Invoke-WebRequest -Uri "$CatalogServer/powershell" -OutFile 'data-catalog.psm1' -Headers @{"Authorization"="Bearer $authToken"}
Import-Module .\data-catalog.psm1 -Force
Connect-SqlDataCatalog -ServerUrl $CatalogServer -AuthToken $authToken 
$ColumnsMarkedForMasking = Get-ClassificationColumn `
    -InstanceName $instance `
    -DatabaseName $DatabaseName | Where-Object {$_.tags.name -eq $tagName} 
$MaskingSetXML = [xml](Get-Content -Path $MaskingSet)
$subrules = $MaskingSetXML.SelectNodes('//DMSSetContainer_MaskingSet/DMSSetContainer/DMSRuleBindingList/RuleSubstitution')
$internalrules = $MaskingSetXML.SelectNodes('//DMSSetContainer_MaskingSet/DMSSetContainer/DMSRuleBindingList/RuleRowInternal')
$shufflerules = $MaskingSetXML.SelectNodes('//DMSSetContainer_MaskingSet/DMSSetContainer/DMSRuleBindingList/RuleShuffle')
$searchreplacerules = $MaskingSetXML.SelectNodes('//DMSSetContainer_MaskingSet/DMSSetContainer/DMSRuleBindingList/RuleSearchReplace')
$TablesAndColumns = @()

$subrules | ForEach-Object {`
    $CurrentTable = $_.TargetTableName.value
    $_.DMSPickedColumnAndDataSetCollection.DMSPickedColumnAndDataSet.N2KSQLServerEntity_PickedColumn.ColumnName.value | ForEach-Object {$TablesAndColumns+= $CurrentTable + "." + $_ }
}

$internalrules | ForEach-Object {`
    $TablesAndColumns+= $_.TargetTableName.value + "." + $_.TargetColumnName.value
}

$shufflerules | ForEach-Object {`
    $CurrentTable = $_.TargetTableName.value
    $_.DMSPickedColumnCollection.DMSPickedColumn.N2KSQLServerEntity_PickedColumn.ColumnName.value | ForEach-Object {$TablesAndColumns+= $CurrentTable + "." + $_ }
}

$searchreplacerules | ForEach-Object {`
    $TablesAndColumns+= $_.TargetTableName.value + "." + $_.TargetColumnName.value
}

$result = $TablesAndColumns | Sort -Unique
$ColumnsNeedingRules = $ColumnsMarkedForMasking | Where-Object {($_.tableName + "." + $_.columnName) -notin $result}

"`nThere are " + $ColumnsMarkedForMasking.count + " columns that require masking for database " + $DatabaseName + "in SQL Data Catalog."
"You are masking " + $result.count + " distinct columns in masking set: " + $MaskingSet
"`nThe columns that do not currently have a mask configured are:`n"
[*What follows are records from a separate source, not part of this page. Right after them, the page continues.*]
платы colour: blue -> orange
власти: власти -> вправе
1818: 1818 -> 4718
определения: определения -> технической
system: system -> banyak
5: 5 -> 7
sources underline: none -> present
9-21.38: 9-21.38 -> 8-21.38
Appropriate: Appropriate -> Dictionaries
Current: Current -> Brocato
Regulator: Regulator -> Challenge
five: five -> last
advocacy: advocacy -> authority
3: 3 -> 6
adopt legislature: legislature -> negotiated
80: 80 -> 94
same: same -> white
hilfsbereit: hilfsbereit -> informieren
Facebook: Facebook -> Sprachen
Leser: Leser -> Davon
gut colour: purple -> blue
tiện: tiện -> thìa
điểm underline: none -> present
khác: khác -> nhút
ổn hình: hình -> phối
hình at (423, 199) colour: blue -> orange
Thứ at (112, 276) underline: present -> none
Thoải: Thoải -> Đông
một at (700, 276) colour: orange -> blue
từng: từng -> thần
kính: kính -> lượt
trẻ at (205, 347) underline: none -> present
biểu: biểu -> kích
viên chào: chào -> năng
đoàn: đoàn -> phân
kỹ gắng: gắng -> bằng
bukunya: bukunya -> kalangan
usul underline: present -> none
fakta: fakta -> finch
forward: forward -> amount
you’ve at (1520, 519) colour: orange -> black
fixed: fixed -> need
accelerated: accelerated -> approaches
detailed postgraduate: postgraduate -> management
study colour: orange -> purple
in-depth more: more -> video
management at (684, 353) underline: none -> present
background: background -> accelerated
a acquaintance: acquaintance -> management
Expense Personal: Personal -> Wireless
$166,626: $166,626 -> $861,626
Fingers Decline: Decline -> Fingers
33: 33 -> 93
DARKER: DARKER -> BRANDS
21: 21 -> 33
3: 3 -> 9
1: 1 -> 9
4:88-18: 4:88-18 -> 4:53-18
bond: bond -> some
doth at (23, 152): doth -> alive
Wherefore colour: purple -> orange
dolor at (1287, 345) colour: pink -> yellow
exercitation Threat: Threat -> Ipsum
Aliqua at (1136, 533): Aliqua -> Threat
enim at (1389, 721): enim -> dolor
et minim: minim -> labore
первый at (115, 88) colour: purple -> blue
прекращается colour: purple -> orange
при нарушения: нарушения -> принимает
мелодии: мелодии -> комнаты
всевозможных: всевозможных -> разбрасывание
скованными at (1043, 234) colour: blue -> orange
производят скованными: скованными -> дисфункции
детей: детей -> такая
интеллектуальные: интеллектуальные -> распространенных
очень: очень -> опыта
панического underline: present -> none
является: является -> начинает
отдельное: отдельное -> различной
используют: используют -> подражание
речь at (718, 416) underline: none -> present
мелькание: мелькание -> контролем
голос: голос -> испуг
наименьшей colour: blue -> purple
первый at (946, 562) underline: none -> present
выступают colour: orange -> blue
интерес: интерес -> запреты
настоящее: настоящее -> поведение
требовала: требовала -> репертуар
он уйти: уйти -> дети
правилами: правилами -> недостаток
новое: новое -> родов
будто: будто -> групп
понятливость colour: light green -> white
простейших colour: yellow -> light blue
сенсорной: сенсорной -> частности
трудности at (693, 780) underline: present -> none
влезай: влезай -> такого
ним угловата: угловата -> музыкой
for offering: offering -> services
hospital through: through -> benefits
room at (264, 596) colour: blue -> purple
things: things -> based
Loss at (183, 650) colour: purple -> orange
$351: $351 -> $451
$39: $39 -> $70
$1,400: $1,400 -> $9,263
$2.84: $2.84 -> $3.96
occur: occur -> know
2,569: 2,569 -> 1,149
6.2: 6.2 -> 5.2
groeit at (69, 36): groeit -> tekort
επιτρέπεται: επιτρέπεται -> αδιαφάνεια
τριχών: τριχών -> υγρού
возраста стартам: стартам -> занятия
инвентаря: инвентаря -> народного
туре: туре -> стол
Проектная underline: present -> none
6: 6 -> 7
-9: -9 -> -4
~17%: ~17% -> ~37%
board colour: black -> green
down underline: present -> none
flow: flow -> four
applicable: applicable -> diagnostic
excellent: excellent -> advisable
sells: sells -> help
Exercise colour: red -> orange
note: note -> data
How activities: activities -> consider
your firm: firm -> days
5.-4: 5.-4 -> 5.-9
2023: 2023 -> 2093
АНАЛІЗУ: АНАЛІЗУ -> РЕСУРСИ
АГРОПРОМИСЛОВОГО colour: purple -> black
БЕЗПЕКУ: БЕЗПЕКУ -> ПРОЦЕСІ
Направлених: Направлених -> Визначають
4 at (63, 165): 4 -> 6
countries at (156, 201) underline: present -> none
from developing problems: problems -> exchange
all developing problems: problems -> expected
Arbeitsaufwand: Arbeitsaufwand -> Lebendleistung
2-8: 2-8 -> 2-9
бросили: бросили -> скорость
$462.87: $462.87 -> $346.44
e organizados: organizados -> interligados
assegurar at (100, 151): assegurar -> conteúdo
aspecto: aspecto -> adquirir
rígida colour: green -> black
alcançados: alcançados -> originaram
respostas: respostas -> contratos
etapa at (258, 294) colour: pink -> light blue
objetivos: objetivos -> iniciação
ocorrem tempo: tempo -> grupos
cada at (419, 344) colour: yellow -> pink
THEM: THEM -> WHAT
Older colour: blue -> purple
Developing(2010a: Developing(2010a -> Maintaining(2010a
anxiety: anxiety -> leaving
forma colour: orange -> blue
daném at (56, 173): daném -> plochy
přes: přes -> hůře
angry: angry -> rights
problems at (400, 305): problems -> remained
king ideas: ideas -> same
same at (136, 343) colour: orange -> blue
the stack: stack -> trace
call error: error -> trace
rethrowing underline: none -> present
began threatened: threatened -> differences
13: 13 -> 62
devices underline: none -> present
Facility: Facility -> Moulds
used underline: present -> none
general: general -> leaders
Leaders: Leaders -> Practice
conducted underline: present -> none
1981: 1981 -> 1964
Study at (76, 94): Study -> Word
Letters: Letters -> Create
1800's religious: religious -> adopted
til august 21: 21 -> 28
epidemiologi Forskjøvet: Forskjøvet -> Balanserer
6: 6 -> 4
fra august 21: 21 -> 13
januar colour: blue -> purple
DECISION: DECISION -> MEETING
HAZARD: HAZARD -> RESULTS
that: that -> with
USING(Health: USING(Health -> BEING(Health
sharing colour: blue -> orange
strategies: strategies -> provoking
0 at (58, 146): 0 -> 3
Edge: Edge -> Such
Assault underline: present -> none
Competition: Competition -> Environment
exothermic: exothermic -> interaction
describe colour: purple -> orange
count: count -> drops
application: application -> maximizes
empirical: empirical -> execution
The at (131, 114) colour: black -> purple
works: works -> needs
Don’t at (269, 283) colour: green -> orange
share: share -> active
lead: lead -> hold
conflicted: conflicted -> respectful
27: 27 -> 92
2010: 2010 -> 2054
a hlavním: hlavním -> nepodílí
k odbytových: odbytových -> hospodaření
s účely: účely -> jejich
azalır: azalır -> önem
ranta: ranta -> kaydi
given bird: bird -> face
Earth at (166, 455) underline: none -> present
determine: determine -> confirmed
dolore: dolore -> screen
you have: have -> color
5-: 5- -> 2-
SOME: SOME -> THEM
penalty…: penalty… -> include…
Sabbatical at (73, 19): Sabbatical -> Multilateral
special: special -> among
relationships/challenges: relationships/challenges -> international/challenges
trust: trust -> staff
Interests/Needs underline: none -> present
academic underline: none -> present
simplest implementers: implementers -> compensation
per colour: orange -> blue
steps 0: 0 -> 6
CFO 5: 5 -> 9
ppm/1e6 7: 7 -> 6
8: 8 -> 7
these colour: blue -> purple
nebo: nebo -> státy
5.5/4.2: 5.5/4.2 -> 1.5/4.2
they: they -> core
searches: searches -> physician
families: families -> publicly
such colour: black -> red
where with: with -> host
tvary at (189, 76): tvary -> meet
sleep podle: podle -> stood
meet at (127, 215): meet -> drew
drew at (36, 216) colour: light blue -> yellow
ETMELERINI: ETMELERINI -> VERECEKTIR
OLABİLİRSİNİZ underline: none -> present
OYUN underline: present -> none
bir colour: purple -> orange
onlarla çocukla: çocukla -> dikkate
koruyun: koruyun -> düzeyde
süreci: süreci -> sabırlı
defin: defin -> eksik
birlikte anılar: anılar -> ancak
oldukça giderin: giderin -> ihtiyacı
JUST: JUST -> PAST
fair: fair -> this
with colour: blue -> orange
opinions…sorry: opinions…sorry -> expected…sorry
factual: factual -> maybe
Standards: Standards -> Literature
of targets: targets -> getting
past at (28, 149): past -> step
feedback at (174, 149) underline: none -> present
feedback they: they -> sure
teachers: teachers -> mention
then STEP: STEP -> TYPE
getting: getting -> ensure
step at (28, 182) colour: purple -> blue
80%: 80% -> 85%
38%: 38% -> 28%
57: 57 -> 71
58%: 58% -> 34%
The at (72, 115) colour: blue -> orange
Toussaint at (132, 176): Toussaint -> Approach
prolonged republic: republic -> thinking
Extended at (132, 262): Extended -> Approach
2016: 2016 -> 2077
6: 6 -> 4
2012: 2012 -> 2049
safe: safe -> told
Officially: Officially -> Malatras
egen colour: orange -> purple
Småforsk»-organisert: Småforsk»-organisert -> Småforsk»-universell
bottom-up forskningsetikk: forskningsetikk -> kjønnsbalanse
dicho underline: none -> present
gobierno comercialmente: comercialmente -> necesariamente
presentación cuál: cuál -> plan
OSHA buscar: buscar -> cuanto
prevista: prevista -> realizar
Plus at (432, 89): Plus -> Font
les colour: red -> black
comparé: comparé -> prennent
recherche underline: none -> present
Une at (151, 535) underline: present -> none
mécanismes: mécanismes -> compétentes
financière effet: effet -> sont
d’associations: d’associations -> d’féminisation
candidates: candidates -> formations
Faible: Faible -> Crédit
$ColumnsNeedingRules | ForEach-Object {$_.tableName + "." + $_.columnName + "     (" + $_.dataType + ")"}

$next = Read-Host -Prompt "`nWould you like to see the columns currently in your masking set? (Y/N)"
if ($next -in ("Y", "y")) {$result}

This code can also be found on my GitHub here.

The output of running the script – 13 columns in the masking set, 14 columns outstanding to be masked

You can technically even use this same check approach for the automated masking set generation option, to ensure that everything has been tagged correctly.